The art that made me: Ben Quilty
Ben Quilty. Photo: Andre de Borde
In The art that made me, artists discuss works in the Art Gallery of NSW collection that either inspire, influence or simply delight them. This selection by Ben Quilty first appeared in Look – the Gallery’s members magazine.
When Andrew Denton visited Ben Quilty at home in 2013 to write about his Fiji Wedding show at Melbourne’s Tolarno Galleries, the television producer and comedian described a corner of the artist’s studio as being ‘entirely submerged under solidified globs of multi-coloured paint, as if a rainbow had crawled there to die’.
Quilty trained as an artist in an era when it was constantly put to him that painting was dead. Denton’s mortal rainbow was further proof of life. Defying the naysayers, the artist persisted at pushing paint around canvas, picking up the Brett Whiteley Travelling Art Scholarship, Moran and Archibald Prizes, and an appointment to the board of trustees at the Art Gallery of New South Wales along the way.
In 2014 he was awarded the inaugural Prudential Eye Award for Contemporary Art in Singapore and staged his first exhibition in London at the Saatchi Gallery. ‘His choice of subject matter and exuberant painterly style has shocked and seduced,’ Barry Pearce writes in 100 moments in Australian painting. ‘Quilty adding to the mix of his mercurial profile an articulate conscience about society and politics.’
My favourite photograph of all time! Laing spends hours preparing for a single photograph. In this work she has literally carpeted the forest floor. The work speaks to me about the way in which we interact with the natural world. It is a traditionally beautiful image but also a haunting reminder of the dangers that confront us if we continue to ignore the ecosystem that we are a part of. My little boy assumed that the forest had grown into a house when he saw this image. It is alluring, profound and troubling. Great art!
In my opinion Emily is the most important Australian artist of the last 40,000 years. Her work has been shown around the world. She is a legend and I wish that I had had the chance to meet her. Emily lived on the edge of the Simpson Desert and made work from the Utopia Community. With the most deft elegance she traversed styles within her practice like Picasso had and re-created the notion of contemporary art like Duchamp.
As a trustee I sit on the Acquisitions and Loans sub-committee for the Gallery.

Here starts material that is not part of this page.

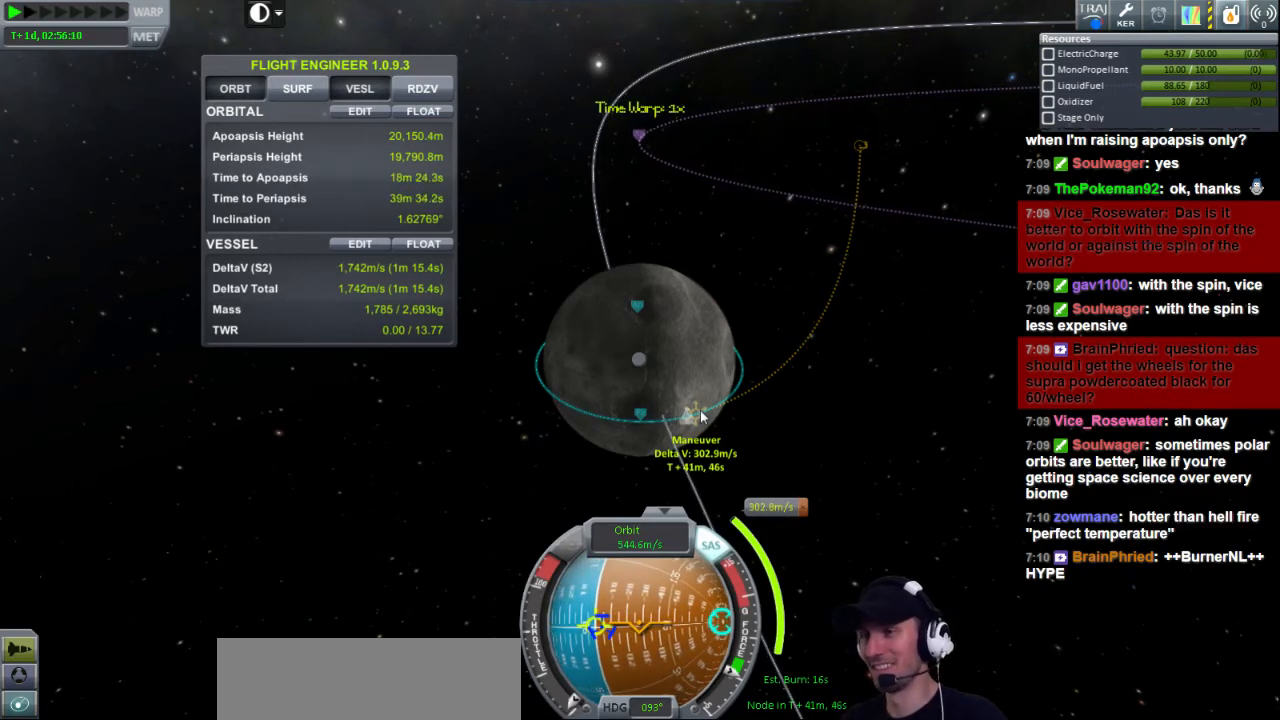
Gameplay with keyboard; each line is a JSON object with the keys held at the frame after it. "events" lists presses ("down") and releases ("up") of "a", "d", "e", "h", "i", "j", "k", "l", "n", "q", "s" and "w" between this image and that frame as [ms after this image, input, new state], when the widget could be followed in between. No other keys are recorded. Mouse input is not recorded.
{"keys": ["a"], "events": [[320, "a", "down"]]}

It is a rare privilege to see the planning and intellectual rigour that goes into building a collection for
the Gallery by the curators. This painting is a brand new addition to the collection. I had read about Japanese-born, LA artist Gajin Fujita but never seen his work in the flesh. The reproductions do no justice to the dazzling surfaces of his works. Using graffiti artists to ‘tag’ the finished paintings Fujita explores notions of identity and class. Fujita was a member of the infamous LA-based graffiti crew K2S.
I've been looking at this painting since I was a little boy. At first I didn't appreciate it, but it's been on the walls of the Gallery almost all of my life and so I've grown to understand it. By 19 years old at Sydney College of the Arts I was obsessed with Primrose Hill, autumn and it drove my studio practice for the next ten years. In an age where it was constantly suggested to me that ‘painting was dead’ Auerbach was using paint obsessively and by painting his local environment so tirelessly he quietly claimed back paint as a viable medium of communication in the new digital era. Auerbach is one of my heroes.